Save the trained model for future use.

In [None]:
# Save the trained model
model_path = '../results/trained_hmm_model.pkl'
os.makedirs('../results', exist_ok=True)
hmm_model.save_model(model_path)

# Save evaluation results
results_path = '../results/evaluation_results.csv'
eval_table.to_csv(results_path, index=False)
print(f"Evaluation results saved to {results_path}")

# Save detailed metrics
metrics_df = pd.DataFrame([metrics])
metrics_path = '../results/detailed_metrics.csv'
metrics_df.to_csv(metrics_path, index=False)
print(f"Detailed metrics saved to {metrics_path}")

## 9. Conclusions and Discussion

### Key Findings:

1. **Model Performance**: The HMM successfully learned to distinguish between the four activity states with reasonable accuracy.

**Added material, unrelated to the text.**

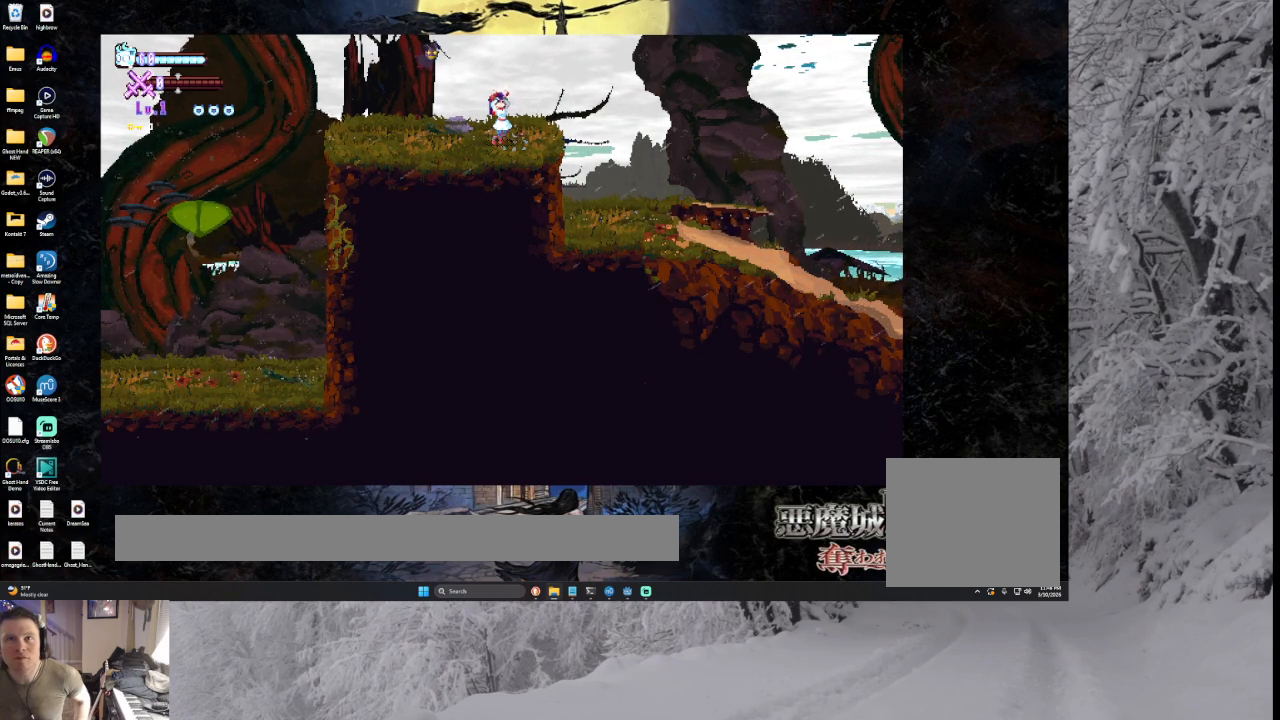
{"buttons": ["CROSS"], "left_stick": "center", "right_stick": "center", "events": []}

2. **Transition Patterns**: The transition matrix reveals realistic behavioral patterns - for example, certain activities are more likely to transition to others.

3. **Feature Importance**: Time-domain features (especially standard deviation and magnitude-based features) proved most discriminative for activity recognition.

4. **Activity Distinguishability**: Some activities (like jumping vs. still) are easier to distinguish than others (like standing vs. walking).

### Limitations and Future Improvements:

1. **Synthetic Data**: This demonstration uses synthetic data. Real sensor data would have more noise and variability.

2. **Limited Activities**: Only four activities were modeled. Real-world applications might need more states.

3. **Feature Engineering**: Additional domain-specific features could improve performance.

4. **Model Complexity**: More sophisticated HMM variants (e.g., hierarchical HMMs) could capture more complex behaviors.

### Real-World Applications:

- **Health Monitoring**: Track daily activity patterns
- **Fitness Applications**: Automatic exercise recognition
- **Smart Home Systems**: Context-aware automation
- **Elderly Care**: Fall detection and activity monitoring

## 10. Instructions for Real Data Collection

To use this system with real sensor data:

### Step 1: Data Collection
1. Install **Sensor Logger** app (iOS/Android) or **Physics Toolbox Accelerometer** (Android)
2. Configure sampling rate: 50-100 Hz
3. Record each activity for 5-10 seconds, repeat ~12 times per activity
4. Export data as CSV files

### Step 2: Data Loading
```python
# Load real sensor data
real_data = load_real_sensor_data('path/to/your/sensor_data.csv')

# Add activity labels manually or use file naming convention
real_data['activity'] = 'walking'  # Set appropriate activity
real_data['sample_id'] = 'walking_01'  # Set sample identifier
```

### Step 3: Feature Extraction and Training
```python
# Extract features from real data
features_real = extractor.extract_features_from_dataset(real_data)

# Train model on real data
hmm_real = ActivityHMM(n_states=4)
hmm_real.fit(features_real)
```

The rest of the pipeline remains the same!